• [Passage shown]
Begin

Crime Library: Criminal Minds and Methods

Death of James Bulger

Robert Thompson

Robert Thompson was the tough one, the one everyone assumed to be the ringleader in the case. But Robert's personality was constructed not so much out of aggression as for the purposes of defense. He lived in a rough, even brutal environment. To survive the multiple assaults of his five older brothers and alcoholic mother, Robert developed a flinty edge. He didn't look for trouble as much as he tried to slip out and away from it. When cornered, he would lie, cry, or take his beating with defiance.

Robert's father beat his wife mercilessly, and then abandoned the family for good. Robert Thompson Senior's own upbringing paralleled his sons: left without adult supervision, the older brothers bullied the younger brothers into submission.

His mother also came from an abusive family. At the age of 18, Ann married Robert Thompson Sr., also 18, to escape the severe beatings from her father. But with the new family came a new round of beatings. Like her father, Ann's new husband was an aggressive alcoholic. He beat Ann in front of the boys and Ann, out of frustration and fear, pummeled her sons with sticks and belts. She attempted suicide with pill overdoses, but eventually turned to drinking as her means of escape. The six brothers were left to their own devices, left to watch out for one another. But instead of protecting each other, they needed protection from each other. Predictably, the oldest beat the youngest, and the vulnerable turned to the younger, the more vulnerable.

End

• [Stored data]
Begin

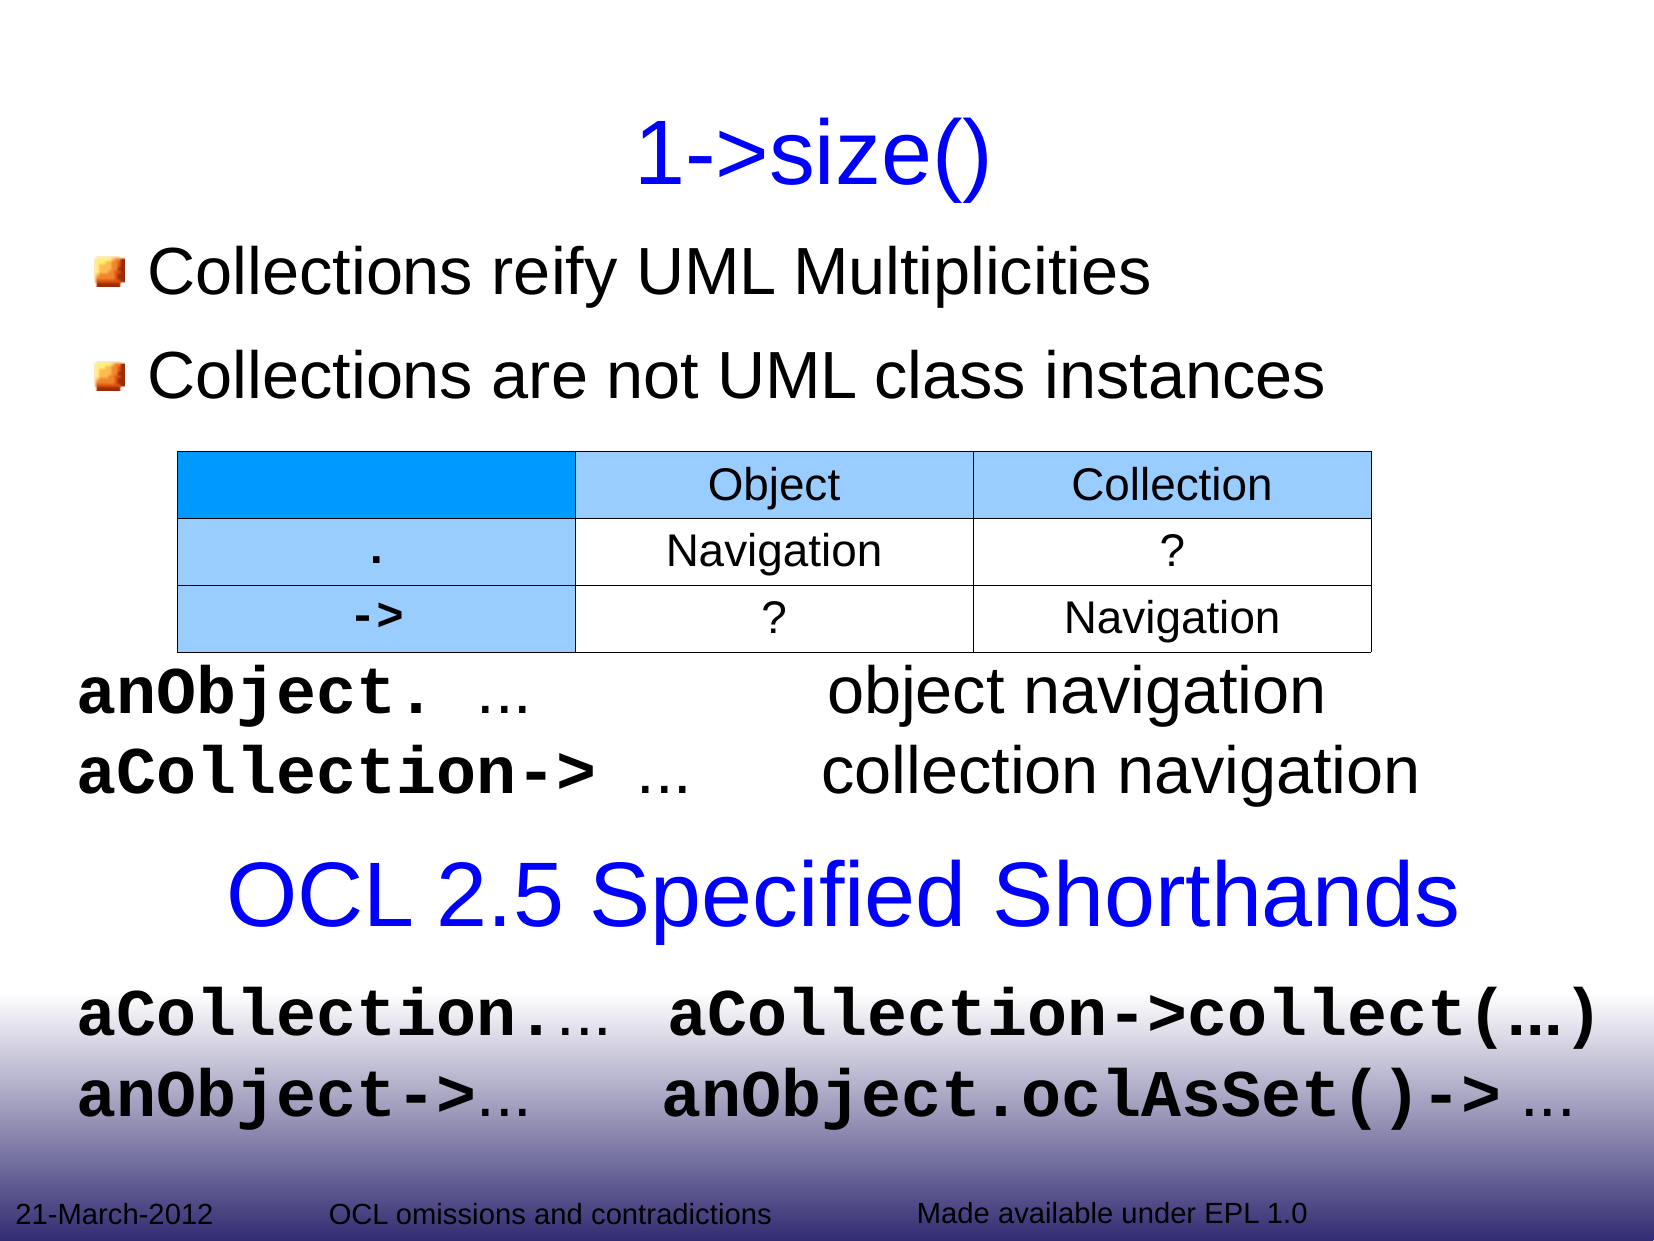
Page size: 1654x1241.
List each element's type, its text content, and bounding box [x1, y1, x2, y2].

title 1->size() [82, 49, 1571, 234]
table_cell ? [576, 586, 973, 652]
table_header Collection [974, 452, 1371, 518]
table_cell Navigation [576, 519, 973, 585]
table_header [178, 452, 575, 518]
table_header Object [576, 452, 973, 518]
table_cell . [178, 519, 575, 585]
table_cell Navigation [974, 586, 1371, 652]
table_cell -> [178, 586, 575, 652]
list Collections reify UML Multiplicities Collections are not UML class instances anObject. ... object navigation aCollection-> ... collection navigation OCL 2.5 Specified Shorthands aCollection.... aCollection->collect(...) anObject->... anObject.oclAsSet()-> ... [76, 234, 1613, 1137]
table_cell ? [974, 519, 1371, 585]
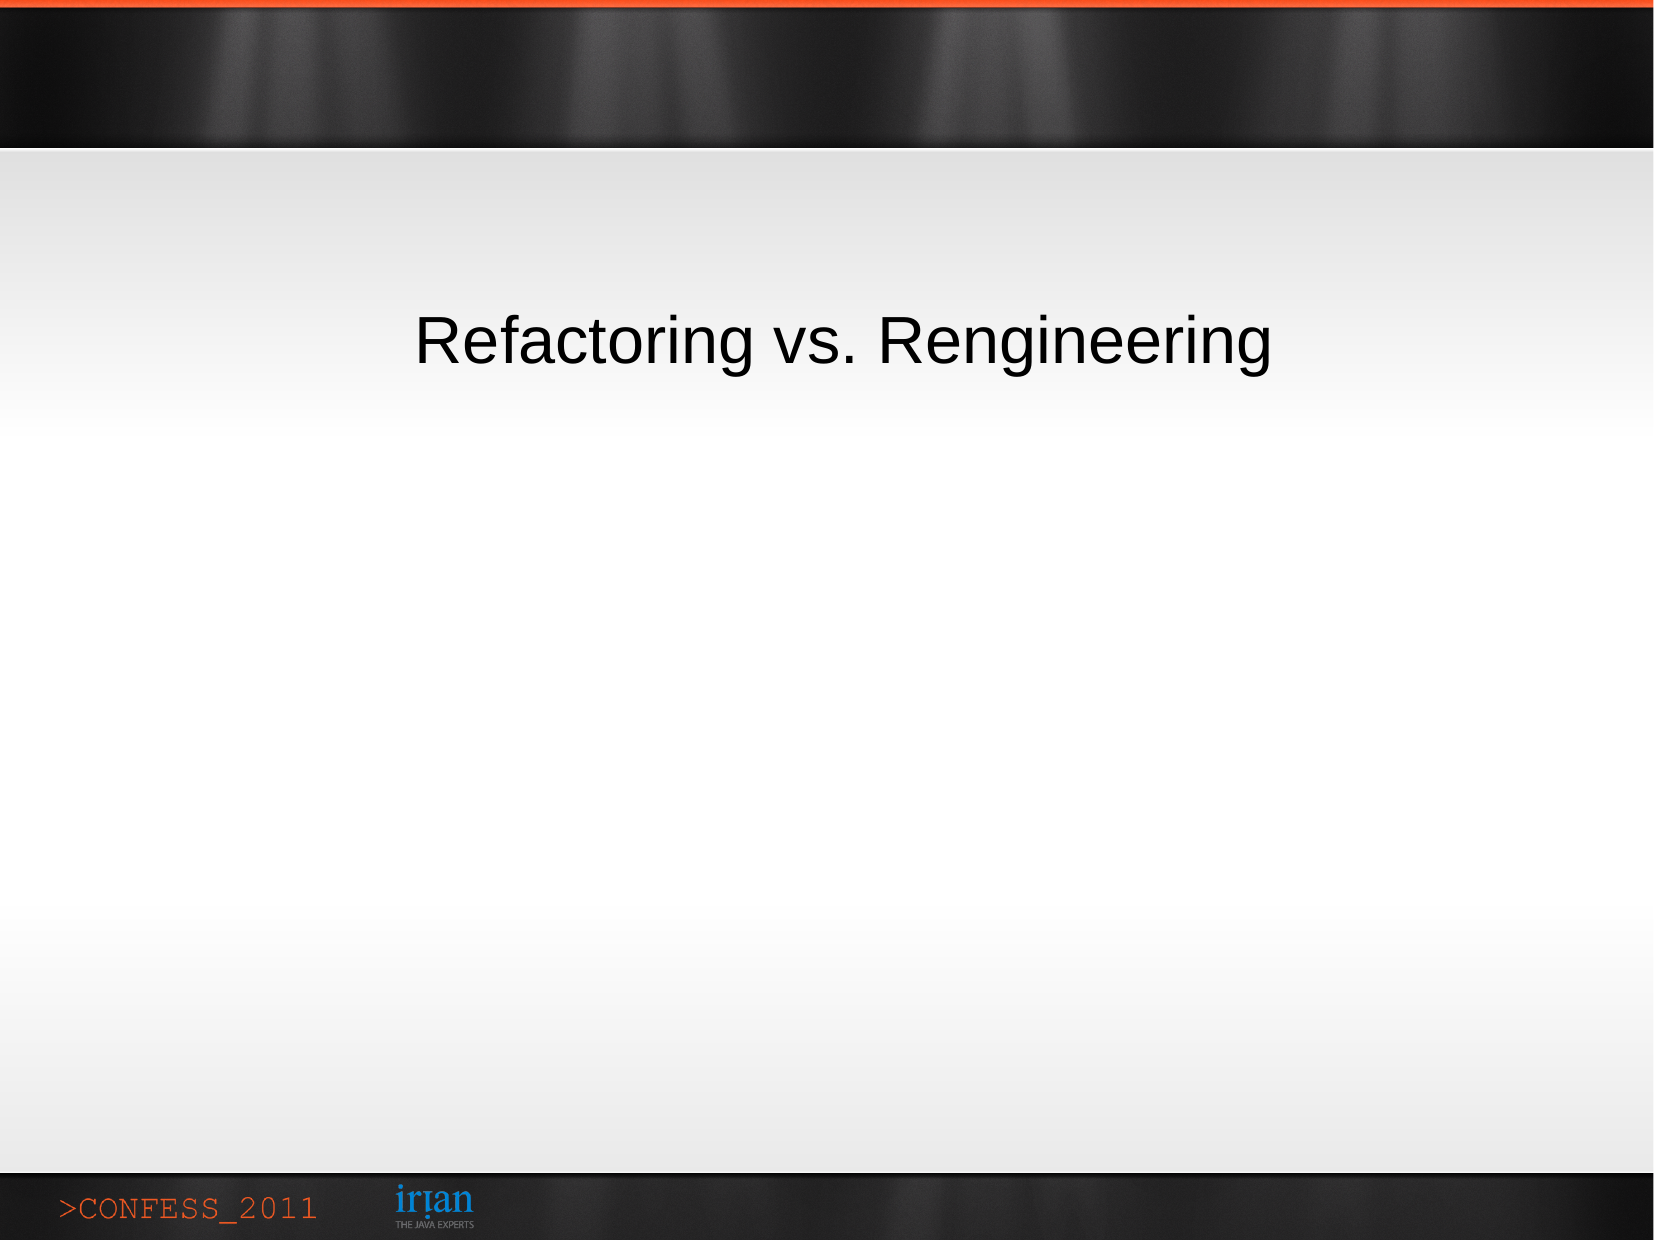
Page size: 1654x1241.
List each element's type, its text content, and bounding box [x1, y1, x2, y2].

End
Begin

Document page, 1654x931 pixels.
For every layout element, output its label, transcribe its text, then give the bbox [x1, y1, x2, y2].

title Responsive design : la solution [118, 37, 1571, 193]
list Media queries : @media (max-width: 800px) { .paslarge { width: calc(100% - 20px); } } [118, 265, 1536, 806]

End

• [The tasks]
A. According to the passage on Robert Thompson, at what age did his mother Ann marry Robert Thompson Sr.?
B. List each way the passage on Robert Thompson says he would respond when cornered.
C. Continue the passage on Robert Thompson from where it stops.

• [Solved problems]
A. She married him at 18.

B. He would lie, cry, or take his beating with defiance.

C.
At the age of four, the eldest Thompson boy was placed in child protective services after he had been abused. It was downhill from there. Another sibling became a master thief, taking little Robert with him on his adventures. One brother was an arsonist and suspected of sexually abusing young children (Robert may have been a victim himself.) Another brother threatened his teachers with violence. When the eldest had to baby-sit the youngest, they would lock them in the pigeon shed. One of the brothers left to stay in a voluntary care center. Others attempted suicide. The police and social workers knew the Thompson boys well. Whenever a crime was committed, the Thompsons were checked. Not surprisingly, all of the Thompsons were truants and learned to despise authority.

Robert was the fifth child out of the six brothers. He did try to be a good son. Robert would help his mother in the kitchen, trying to please her, and provide some support. He babysat his mother's seventh child, baby Ben, who had a different father. Robert was not aggressive as much as sly. A poor student, he skipped school, but when he did attend he was not considered a troublemaker. Teachers thought he was shy and quiet, yet manipulative of others. Robert was both hindered by his reputation as a Thompson, but also seemed to hide behind it. Teachers didn't expect much from him and other kids avoided him. Jon would become one of his few friends.

Sometimes he talked tough, trying to act the role of a "Thompson," but he was not considered violent or aggressive. He was mostly a truant, known to roam the streets of Walton at 1 a.m. His mother Ann sometimes hid his shoes to keep him home. If it were his shoes that kept him from leaving the house, it would be his shoes that would ultimately take him out of his home for good. Robert's bloodied shoes were key forensic evidence linking him to the beating of James. Even his shoelaces were indelibly imprinted on James's cheek.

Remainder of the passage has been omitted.